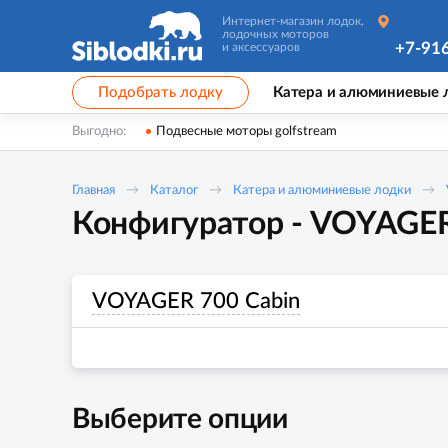
Интернет-магазин лодок,
лодочных моторов
+7-91
и аксессуаров
Подобрать лодку
Катера и алюминиевые 
Выгодно:
Подвесные моторы golfstream
Главная
Каталог
Катера и алюминиевые лодки
Конфигуратор - VOYAGER
VOYAGER 700 Cabin
Выберите опции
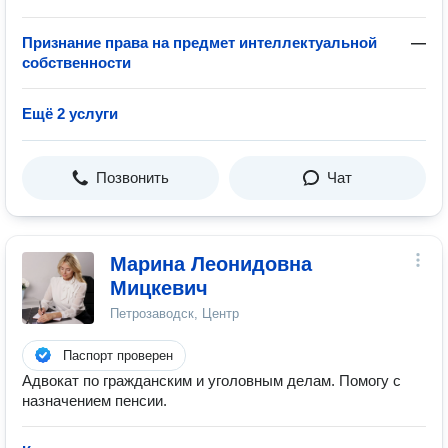
Признание права на предмет интеллектуальной
—
собственности
Ещё 2 услуги
Позвонить
Чат
Марина Леонидовна
Мицкевич
Петрозаводск, Центр
Паспорт проверен
Адвокат по гражданским и уголовным делам. Помогу с
назначением пенсии.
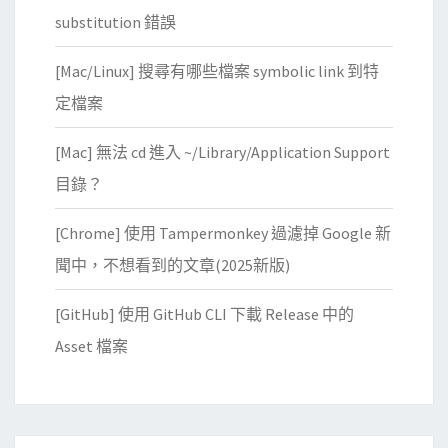
x
誤
substitution 錯誤
主
訊
機
息
[Mac/Linux] 搜尋有哪些檔案 symbolic link 到特
？
定檔案
[Mac] 無法 cd 進入 ~/Library/Application Support
目錄？
[Chrome] 使用 Tampermonkey 過濾掉 Google 新
聞中，不想看到的文章(2025新版)
[GitHub] 使用 GitHub CLI 下載 Release 中的
Asset 檔案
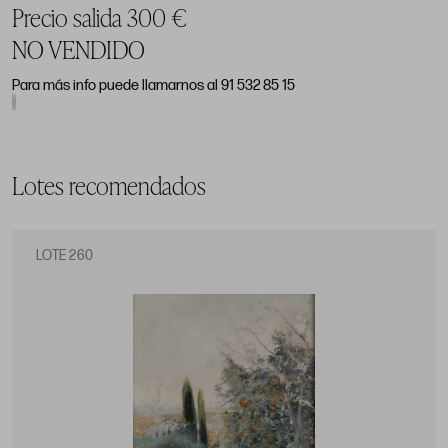
Precio salida 300 €
NO VENDIDO
Para más info puede llamarnos al 91 532 85 15
Lotes recomendados
LOTE 260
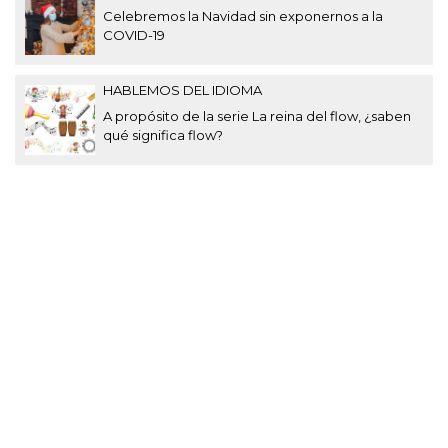
Celebremos la Navidad sin exponernos a la
COVID-19
HABLEMOS DEL IDIOMA
A propósito de la serie La reina del flow, ¿saben
qué significa flow?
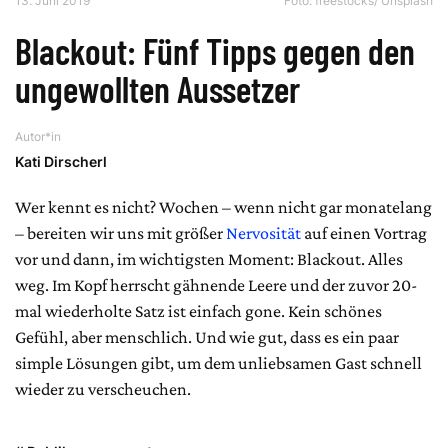
13. Juni 2019
Foto:
freestocks/ Unsplash
Blackout: Fünf Tipps gegen den
ungewollten Aussetzer
Autor*in
Kati Dirscherl
Wer kennt es nicht? Wochen – wenn nicht gar monatelang
– bereiten wir uns mit größer
Nervosität
auf einen Vortrag
vor und dann, im wichtigsten Moment: Blackout. Alles
weg. Im Kopf herrscht gähnende Leere und der zuvor 20-
mal wiederholte Satz ist einfach gone. Kein schönes
Gefühl, aber menschlich. Und wie gut, dass es ein paar
simple Lösungen gibt, um dem unliebsamen Gast schnell
wieder zu verscheuchen.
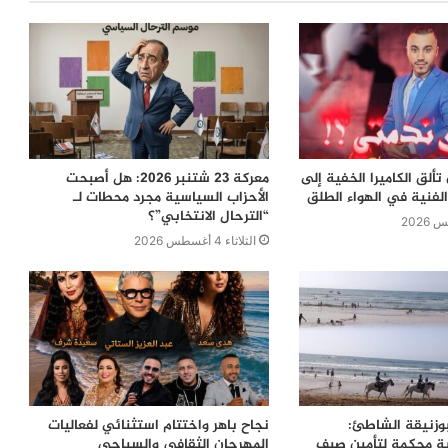
ألق الكاميرا الخفية إلى
معركة 23 شتنبر 2026: هل أصبحت
لفنية في الهواء الطلق
الأحزاب السياسية مجرد محطات لـ
“الترحال الانتخابي”؟
الثلاثاء 4 أغسطس 2026
بوزنيقة الشاطئ:
نجاح باهر واختتام استثنائي لفعاليات
ية محكمة لتأمين صيف
المهرجان الثقافي والسياحي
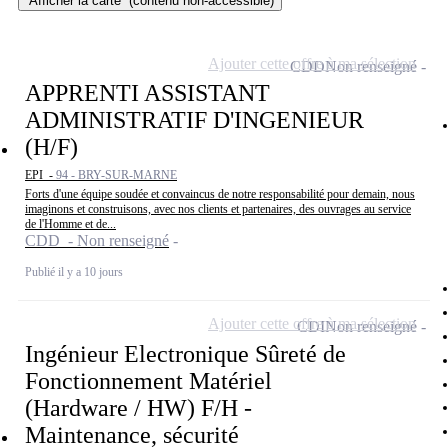
Afficher la carte
(contenu non-accessible)
Ajouter cette offre à ma sélection
CDD
Non renseigné
APPRENTI ASSISTANT
ADMINISTRATIF D'INGENIEUR
(H/F)
EPI -
94 - BRY-SUR-MARNE
Forts d'une équipe soudée et convaincus de notre responsabilité pour demain, nous
imaginons et construisons, avec nos clients et partenaires, des ouvrages au service
de l'Homme et de...
CDD - Non renseigné
Publié il y a 10 jours
Ajouter cette offre à ma sélection
CDI
Non renseigné
Ingénieur Electronique Sûreté de
Fonctionnement Matériel
(Hardware / HW) F/H -
Maintenance, sécurité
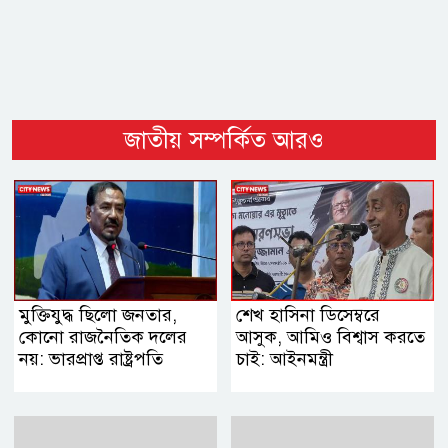
জাতীয় সম্পর্কিত আরও
মুক্তিযুদ্ধ ছিলো জনতার,
শেখ হাসিনা ডিসেম্বরে
কোনো রাজনৈতিক দলের
আসুক, আমিও বিশ্বাস করতে
নয়: ভারপ্রাপ্ত রাষ্ট্রপতি
চাই: আইনমন্ত্রী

──────────────────────────────

**Work instructions:**
Rewrite the text of the items above with "Non précisé" in place of every "Non renseigné", changing nothing else, and leave out the pictures.

**Answer section:**
Интернет-магазин лодок,
лодочных моторов
+7-91
и аксессуаров
Подобрать лодку
Катера и алюминиевые 
Выгодно:
Подвесные моторы golfstream
Главная
Каталог
Катера и алюминиевые лодки
Конфигуратор - VOYAGER
VOYAGER 700 Cabin
Выберите опции
Признание права на предмет интеллектуальной
—
собственности
Ещё 2 услуги
Позвонить
Чат
Марина Леонидовна
Мицкевич
Петрозаводск, Центр
Паспорт проверен
Адвокат по гражданским и уголовным делам. Помогу с
назначением пенсии.
x
誤
substitution 錯誤
主
訊
機
息
[Mac/Linux] 搜尋有哪些檔案 symbolic link 到特
？
定檔案
[Mac] 無法 cd 進入 ~/Library/Application Support
目錄？
[Chrome] 使用 Tampermonkey 過濾掉 Google 新
聞中，不想看到的文章(2025新版)
[GitHub] 使用 GitHub CLI 下載 Release 中的
Asset 檔案
Precio salida 300 €
NO VENDIDO
Para más info puede llamarnos al 91 532 85 15
Lotes recomendados
LOTE 260
Celebremos la Navidad sin exponernos a la
COVID-19
HABLEMOS DEL IDIOMA
A propósito de la serie La reina del flow, ¿saben
qué significa flow?
13. Juni 2019
Foto:
freestocks/ Unsplash
Blackout: Fünf Tipps gegen den
ungewollten Aussetzer
Autor*in
Kati Dirscherl
Wer kennt es nicht? Wochen – wenn nicht gar monatelang
– bereiten wir uns mit größer
Nervosität
auf einen Vortrag
vor und dann, im wichtigsten Moment: Blackout. Alles
weg. Im Kopf herrscht gähnende Leere und der zuvor 20-
mal wiederholte Satz ist einfach gone. Kein schönes
Gefühl, aber menschlich. Und wie gut, dass es ein paar
simple Lösungen gibt, um dem unliebsamen Gast schnell
wieder zu verscheuchen.
ألق الكاميرا الخفية إلى
معركة 23 شتنبر 2026: هل أصبحت
لفنية في الهواء الطلق
الأحزاب السياسية مجرد محطات لـ
“الترحال الانتخابي”؟
الثلاثاء 4 أغسطس 2026
بوزنيقة الشاطئ:
نجاح باهر واختتام استثنائي لفعاليات
ية محكمة لتأمين صيف
المهرجان الثقافي والسياحي
Afficher la carte
(contenu non-accessible)
Ajouter cette offre à ma sélection
CDD
Non précisé
APPRENTI ASSISTANT
ADMINISTRATIF D'INGENIEUR
(H/F)
EPI -
94 - BRY-SUR-MARNE
Forts d'une équipe soudée et convaincus de notre responsabilité pour demain, nous
imaginons et construisons, avec nos clients et partenaires, des ouvrages au service
de l'Homme et de...
CDD - Non précisé
Publié il y a 10 jours
Ajouter cette offre à ma sélection
CDI
Non précisé
Ingénieur Electronique Sûreté de
Fonctionnement Matériel
(Hardware / HW) F/H -
Maintenance, sécurité
জাতীয় সম্পর্কিত আরও
মুক্তিযুদ্ধ ছিলো জনতার,
শেখ হাসিনা ডিসেম্বরে
কোনো রাজনৈতিক দলের
আসুক, আমিও বিশ্বাস করতে
নয়: ভারপ্রাপ্ত রাষ্ট্রপতি
চাই: আইনমন্ত্রী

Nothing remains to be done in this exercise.